I agree that the Code of Civil Procedure articles contemplate that proof of death and domicile, the jurisdictional facts, be made at the time a succession is opened, although there is no express provision to that effect as to petitions for administration of intestate successions. Such proof "may" be, and usually is, made by affidavit, but may be made by other means. The Code does not, however, provide that the failure to make such proof at the outset of the succession proceeding voids all subsequent proceedings. There is no case which so holds, except the present majority opinion, and there is no legal basis, statutory or jurisprudential, for that holding.

Wright v. Wright, cited in the majority opinion, is not on point. In that case there was an appeal from a default judgment setting aside a sale of property and sending heirs into possession of the property. The court of appeal reversed, finding the evidence insufficient to set aside the sale as a simulation or invalid donation and finding that several specific code requirements for the rendition of a judgment of possession had not been complied with. That case is in no way authority for the majority holding that the appointment of an administrator in the course of an on-going succession should be annulled because proof of jurisdictional facts was not made prior to the appointment.

The failure to comply with the procedural requirement of making proof of jurisdictional facts with the filing of the initial petition in a succession proceeding is easily curable. In our case, the appropriate affidavits were filed in the succession proceeding after the jurisdictional issue was raised on appeal. There is no question that the district court had and has jurisdiction of this succession proceeding.
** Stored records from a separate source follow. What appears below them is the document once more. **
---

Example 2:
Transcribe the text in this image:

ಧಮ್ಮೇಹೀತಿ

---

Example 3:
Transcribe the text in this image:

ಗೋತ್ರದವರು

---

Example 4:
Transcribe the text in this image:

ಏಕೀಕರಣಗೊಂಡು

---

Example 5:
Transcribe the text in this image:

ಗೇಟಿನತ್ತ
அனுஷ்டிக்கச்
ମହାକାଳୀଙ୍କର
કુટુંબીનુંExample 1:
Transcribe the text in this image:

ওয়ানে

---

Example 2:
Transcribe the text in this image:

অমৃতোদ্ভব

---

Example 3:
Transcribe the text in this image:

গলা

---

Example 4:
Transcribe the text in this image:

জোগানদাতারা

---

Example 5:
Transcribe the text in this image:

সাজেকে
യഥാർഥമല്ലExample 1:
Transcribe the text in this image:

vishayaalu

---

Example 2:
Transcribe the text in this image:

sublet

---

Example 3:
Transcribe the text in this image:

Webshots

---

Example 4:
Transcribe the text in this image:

No one contends otherwise.

There is no good reason why the court's appointment of an administrator should be nullified. There is good reason for requiring proof of jurisdictional facts to be made at the outset of a succession proceeding to reduce the risk of fraud and error as the majority opinion notes, particularly since succession proceedings are often conducted ex parte. However, it does not follow that a failure to comply with this procedural requirement voids subsequent proceedings in the succession, where the requisite jurisdictional basis exists in fact. No good reason exists for judicially imposing such a drastic penalty or consequence for the failure to file an affidavit of death and domicile with the initial petition. Good reasons exist for not doing so. For example, in this case an on-going succession proceeding is disrupted by the removal of the administrator, duly qualified and acting, leaving the succession in limbo at least temporarily and casting doubt on the validity of all acts of the administrator, such as the granting of an oil and gas lease which the record shows was done by the administrator with court approval.
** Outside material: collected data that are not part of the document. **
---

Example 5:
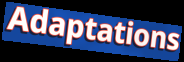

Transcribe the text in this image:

Adaptations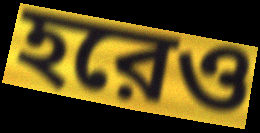
হরেও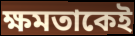
ক্ষমতাকেইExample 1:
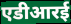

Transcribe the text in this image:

एडीआरई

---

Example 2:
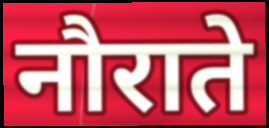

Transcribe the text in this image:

नौराते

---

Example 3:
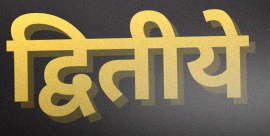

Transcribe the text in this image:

द्वितीये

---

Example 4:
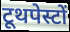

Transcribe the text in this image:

टूथपेस्टों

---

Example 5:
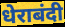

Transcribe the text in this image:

धेराबंदी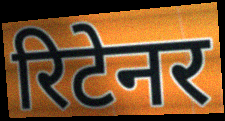
रिटेनर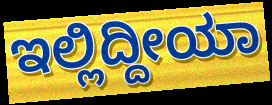
ಇಲ್ಲಿದ್ದೀಯಾ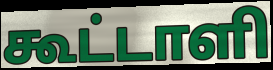
கூட்டாளிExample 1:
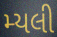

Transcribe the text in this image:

મ્યલી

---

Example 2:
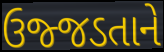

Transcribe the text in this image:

ઉજ્જડતાને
The reasons for annulling a judgment are and should be narrowly limited. None of the grounds for annulling a judgment set forth in LSA-C.C.P. Arts. 2001 et seq. exist in this case and appellant did not bring an action to annul the judgment appointing the administrator. The only issue raised in the district court was whether the administrator was qualified under LSA-C.C. Art. 3097. The factual basis for the district court's jurisdiction is not challenged, even on appeal. I question the authority of this court to nullify the judgment and to hold the appointment invalid on the basis of non-compliance with a procedural *761 requirement, absent a finding of lack of jurisdiction.

No grounds for disqualification or removal of the administrator having been established, I would affirm the judgment of the district court dismissing appellant's petition to remove the administrator.